Un conserje les indicó un salón que se encontraba a la derecha del precioso patio del edificio. Andrés y Gabriel entraron y prudentes se quedaron esperando en el marco de la puerta. Había siete muchachos pintando diferentes temas en sus caballetes. El maestro Reyes, de mediana edad, no muy alto y más bien regordete, pasaba entre ellos señalando aciertos y errores. De repente, al volver el rostro, advirtió a los hermanos Guzmán y se acercó a ellos. Gabriel le expuso el motivo de su presencia. Don Cástulo, de carácter alegre como buen veracruzano, quedó impresionado con los dibujos de Andrés, al igual que antes conmocionaron al profesor Andrade. Leyó la carta de su amigo y les advirtió con una sonrisa amigable:

—La situación de la Academia no es la mejor en estos momentos. Pero en los artículos tercero y cuarto de sus disposiciones, existe la posibilidad de alumnos pensionados o becados, los cuales son elegidos en consideración al talento que los sustente, y a fe mía que Andrés puede y merece alcanzarlos a pesar de los problemas administrativos por los que atravesamos. —Y viendo directamente a Gabriel, añadió—. Yo, si me lo permite usted, lo acompañaré a ver al señor Iturralde, director de este instituto, para que le entregue usted esa otra carta; y le presentemos los espléndidos dibujos de su hermanito, aprovechando la ocasión para abogar por él.

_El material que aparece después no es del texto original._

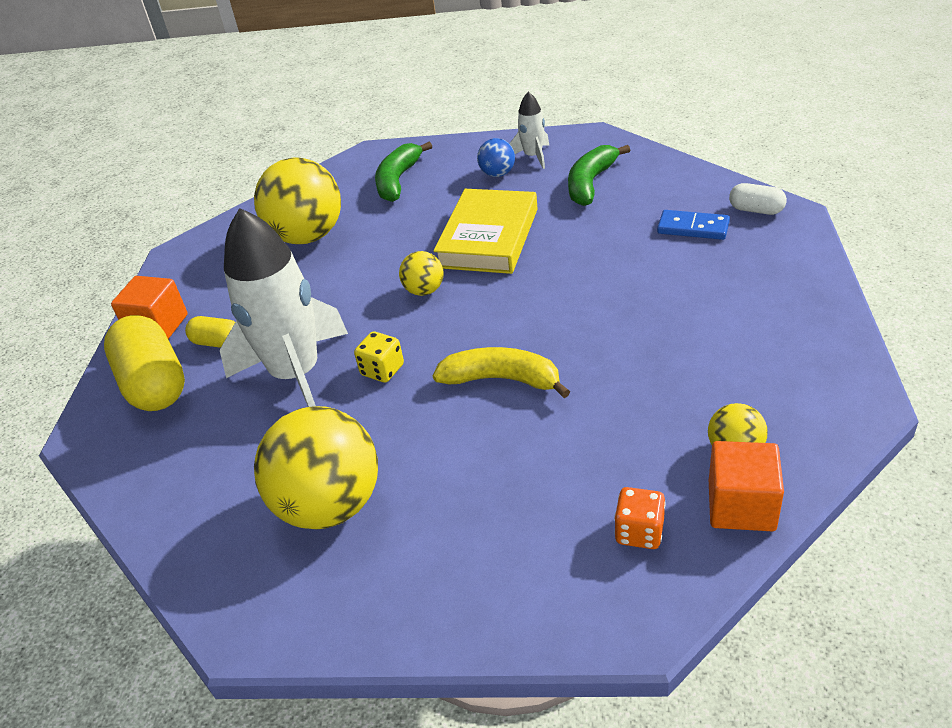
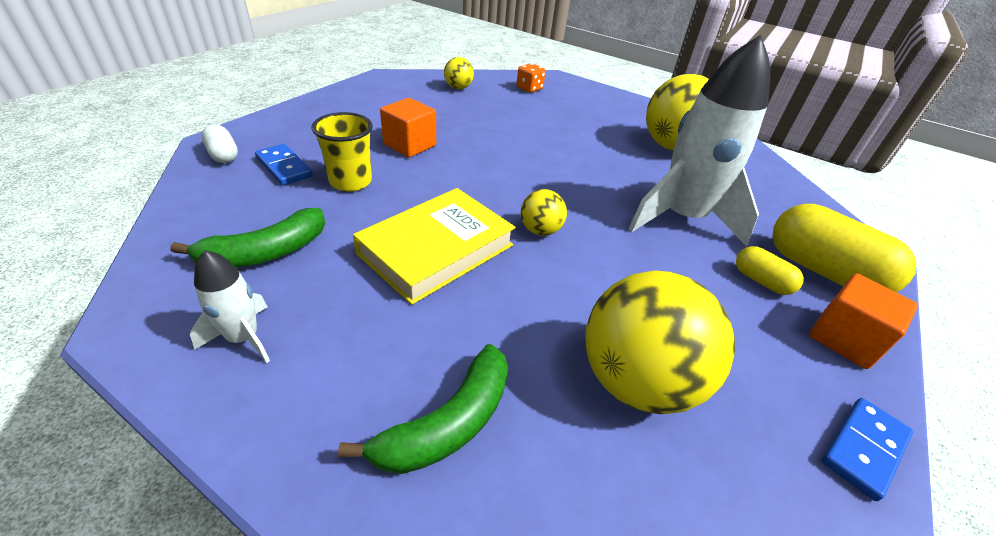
camera: 160 degrees left, 0 degrees up
(154, 383) = (822, 271): yellow capsule -> yellow capsule turned 45 degrees counterclockwise
(172, 266) = (863, 448): none -> blue domino
(382, 370) = (611, 191): yellow dice -> none
(497, 174) = (320, 335): blue ball -> none
(502, 379) = (535, 152): yellow banana -> none
(622, 246) = (350, 182): none -> yellow cup
(741, 506) = (481, 79): orange cube -> orange cube (410, 145)

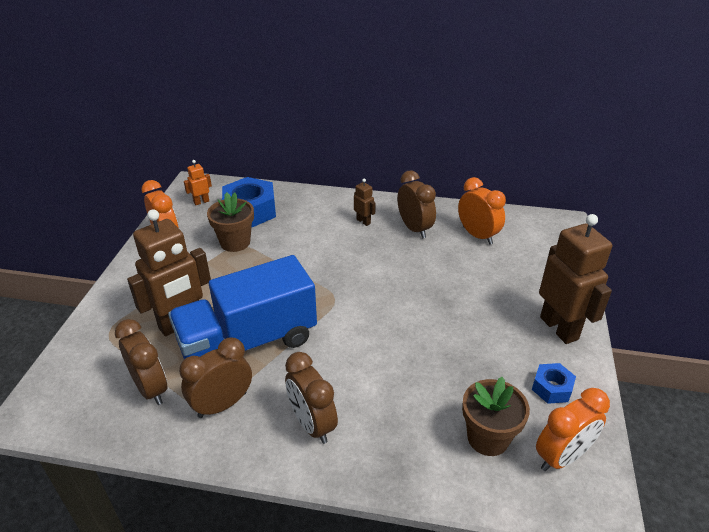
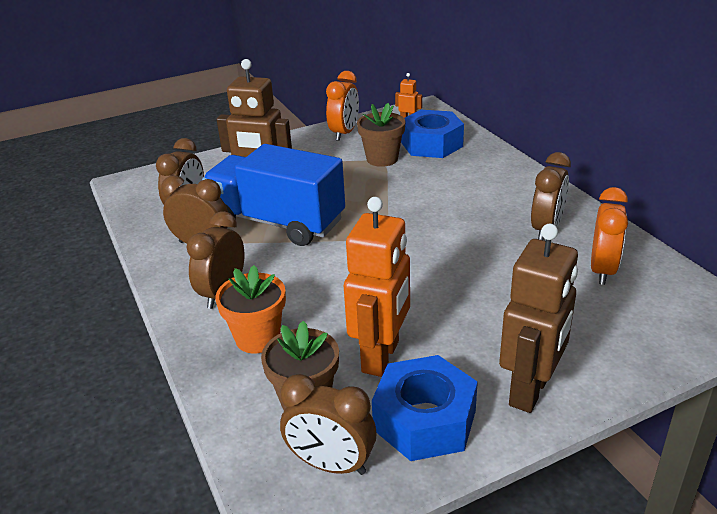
camera: 55 degrees right, 5 degrees down
(363, 221) = (509, 198): brown robot -> none
(392, 430) = (257, 338): none -> orange flower pot
(474, 374) = (381, 357): none -> orange robot
(552, 388) = (424, 420): blue nut -> blue nut, size x1.91
(562, 457) = (331, 464): orange clock -> brown clock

Y así sucedió, prometiendo Iturralde resolverles en unos días.

Esa noche Andrés escribía a su amigo: “¡Se me hace que sí voy a ser aceptado, Tiburcio!, fíjate qué curioso, pero ¡se me hace que sí voy a ser aceptado!”.

(Foto: Web)

Tanto el niño como su hermano habían sido creados en hogares religiosos. Doña Emilia insistía en que sus hijos fueran devotos católicos, e incluso sufrió una gran frustración cuando Gabriel se negó rotundamente a entrar en un seminario para seguir el camino sacerdotal. Después, ya en la capital, en casa de sus abuelos paternos, el joven dejó de ser presionado en este asunto porque su abuelo era un liberal de hueso colorado, un ateo a quien había prohibido que en su casa se hablara de cualquier cosa que siquiera rozara el tema religioso, por encima del eterno disgusto que esto provocaba a su mujer, quien, incapaz de desobedecer al hombre amado, había accedido incluso a vivir con él en un amasiato que le ocasionó la única tristeza de su vida.  Por ello a Gabriel se le fueron olvidando los ritos y las obligaciones católicas. Sin embargo, algo le había quedado —no en la mente, sino en la médula de sus huesos— y solía persignarse antes de salir de casa y al acostarse. Era lo único que practicaba, por lo que cuando Andrés fue a vivir con él, nunca le impuso ni le prohibió nada al respecto.

Foto: Cortesía (Delfina Careaga) 

         Por su parte, Andrés María tampoco había nacido con la necesidad de la fe. Es verdad que nunca protestó ante las exigencias de su madre, y sin que lo afectaran en lo mínimo cumplía con todos los preceptos religiosos. Cuando vivió con su hermano se fue desprendiendo casi sin sentirlo de todas aquellas devociones, aunque en su interior él sí creía en el amparo de un dios absolutamente personal, que nada tenía que ver con el que concebía la mayoría de la gente y al que en muy pocas ocasiones recurría para pedirle la resolución de un problema. Pero esa noche, después de escribirle a Tiburcio, cerró los ojos con fuerza y suplicó a su dios, con toda la voluntad de su ser, que no fuera rechazado en la Academia. Luego su cuerpo, por completo distendido, cayó mansamente en un sueño abismal.

En su semblante lucía una placidez de inocencia y una lágrima enredada entre sus pestañas.